Worries about over-exuberance were further stoked when academics from Lancaster University released research arguing that London was on track to be in a house price bubble by 2017.

The UK Housing Market Observatory at the university, set up to look for signs of pricing bubbles in the UK regions, found no such danger. But it said that if real house prices in London continued growing at their current quarterly rate of 2.75 per cent the city would enter the bubble phase within two years, producing a ripple effect in outer London and across the UK.

In its latest quarterly inflation report on Thursday, the Bank of England cited evidence that demand was outstripping supply as homeowners were wary of marketing their homes while there were fewer properties available to buy.

“That imbalance between new instructions to sell and new buyer demand may also be putting upward pressure on prices: although average annual inflation in the Halifax and Nationwide house price indices has fallen slightly from its recent peak of around 10 per cent last summer, it remained robust at around 6 per cent in September,” the Bank said.

Estate agents, however, said the risks of a bubble would be countered by other factors such as changes to stamp duty land tax, the effects of which had been felt particularly at the top end of the London market.

Tom Bill, head of London residential research at Knight Frank, said: “The bubble analogy suggests a rapid implosion, which is not the way we see it.
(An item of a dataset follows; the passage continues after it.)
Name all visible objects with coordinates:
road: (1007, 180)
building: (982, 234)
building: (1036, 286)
The air has been slowly coming out of the [prime London] market for more than a year. Since the end of last summer as the election moved on to the radar we started to see annual growth decline and that was accentuated after the reforms to stamp duty.”

Knight Frank has pruned its 2016 price growth forecast for prime central London from 4.5 per cent to 2 per cent.
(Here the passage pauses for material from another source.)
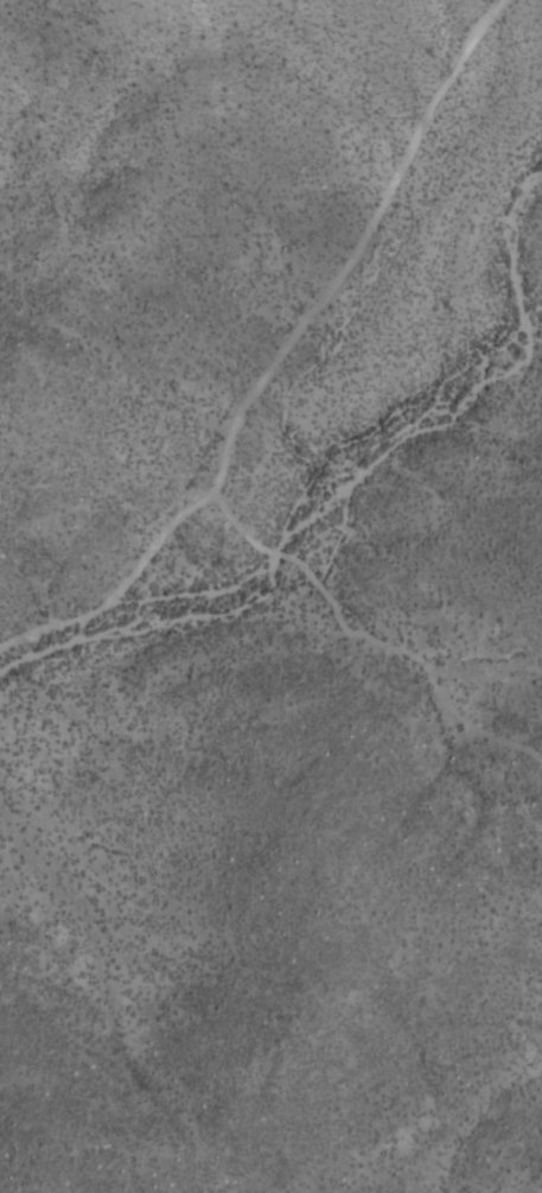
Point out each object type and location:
road: (267, 335)
road: (365, 644)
Savills, meanwhile, is forecasting a 15.3 per cent rise in London prices over the next five years, trailing the 17 per cent rise it predicts for the UK as a whole and a 21.6 per cent jump for the south-east.
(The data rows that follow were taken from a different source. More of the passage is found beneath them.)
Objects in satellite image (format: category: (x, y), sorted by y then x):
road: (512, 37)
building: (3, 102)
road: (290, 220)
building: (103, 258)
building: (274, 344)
Lucian Cook, head of residential research at Savills, said affordability in the mainstream London market had been constrained by the tighter lending rules introduced last year under the mortgage market review and other regulation dictating how much banks could lend borrowers as a proportion of their income.

“You’ve still got some capacity for price growth in London over five years because you’re going to have an incredibly affluent buyer profile and people will shift in terms of where they look. But you will find affordability eroded and, as a result, pressure on transaction levels and continued growth of private renting as people struggle to access home ownership.”

Higher forecasts are being offered by CBRE, the property adviser, which thinks London house prices will grow by 9 per cent in 2015, and by 31 per cent in the four years to 2019. It cited the stimulating effects of housing legislation going through Parliament intended to boost construction of homes for first-time buyers.

Jennet Siebrits, head of residential research at CBRE, said: “Developers will soon be able to deliver schemes that are 100 per cent for private sale, supplying affordable starter homes rather than incorporating an affordable rental element.

“This will be a boon to housebuilders and should act as an incentive, bringing developments forward and thus more homes to market.”